CVE-2025-32414: 
NixOS vulnerability analysis and mitigation

In libxml2 before 2.13.8 and 2.14.x before 2.14.2, an out-of-bounds memory access vulnerability was discovered in the Python API (Python bindings). The vulnerability was disclosed on April 7, 2025, and affects the Python bindings of libxml2, specifically in the xmlPythonFileRead and xmlPythonFileReadRaw functions (NVD).

The vulnerability stems from an incorrect return value in the Python API bindings, specifically occurring in the xmlPythonFileRead and xmlPythonFileReadRaw functions due to a difference between bytes and characters handling.

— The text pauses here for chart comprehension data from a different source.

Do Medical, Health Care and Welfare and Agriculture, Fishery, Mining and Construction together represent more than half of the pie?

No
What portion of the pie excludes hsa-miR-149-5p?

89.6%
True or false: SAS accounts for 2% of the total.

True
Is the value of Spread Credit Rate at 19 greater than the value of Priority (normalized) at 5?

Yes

The issue has been assigned a CVSS v3.1 base score of 5.6 (Medium), with the vector string CVSS:3.1/AV:L/AC:H/PR:N/UI:N/S:C/C:L/I:L/A:L. The vulnerability is classified as CWE-393 (Return of Wrong Status Code) (NVD, Red Hat).

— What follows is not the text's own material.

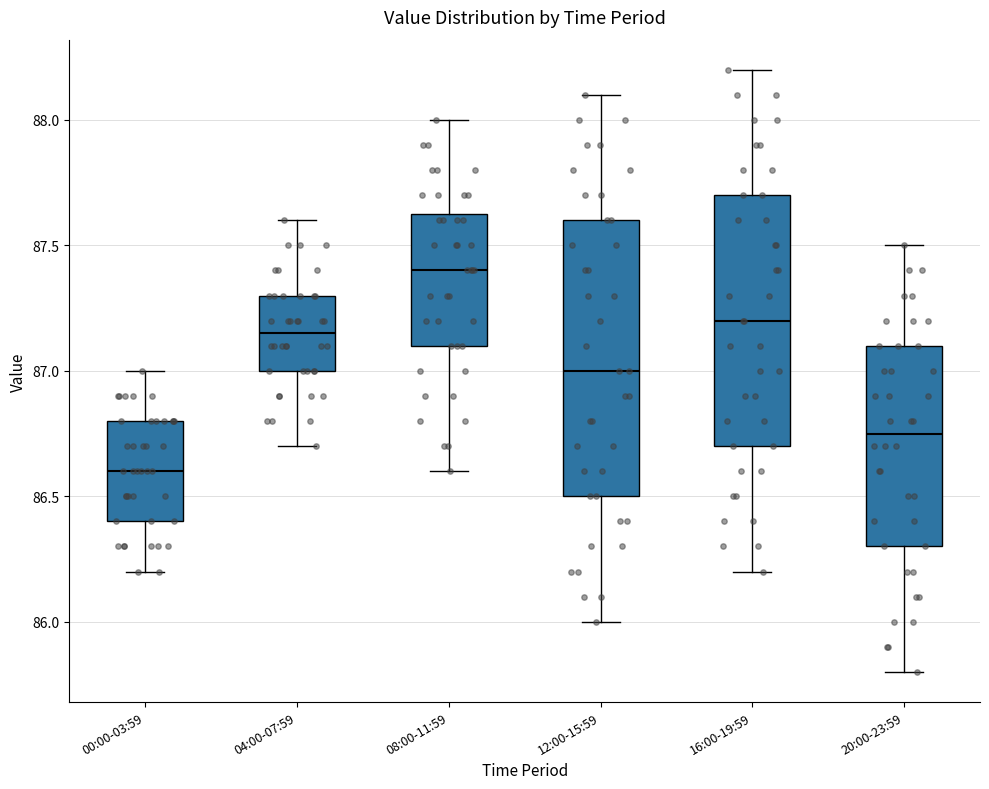

Which box's median line is the highest?

08:00-11:59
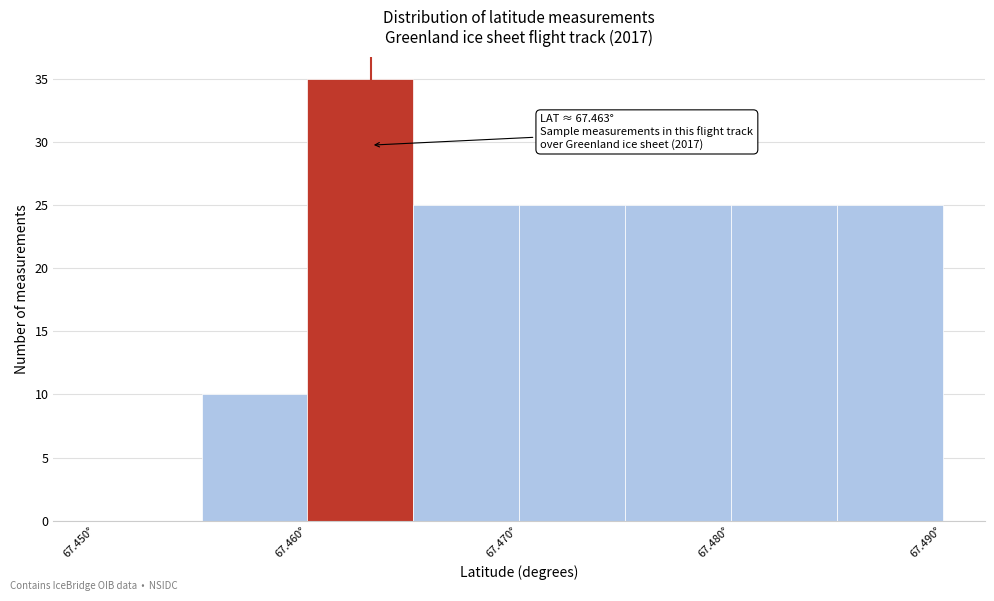

Over which range of the x-axis is the bar tallest?

67.460 to 67.465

The vulnerability can lead to out-of-bounds memory access, potentially affecting the confidentiality, integrity, and availability of systems using the Python bindings of libxml2. The impact is considered moderate with low potential for confidentiality, integrity, and availability breaches (Snyk).

Currently, there is no fixed version available for some distributions. Red Hat has noted that mitigation options either are not available or do not meet their Product Security criteria for ease of use, deployment, applicability to widespread installation base, or stability (Red Hat).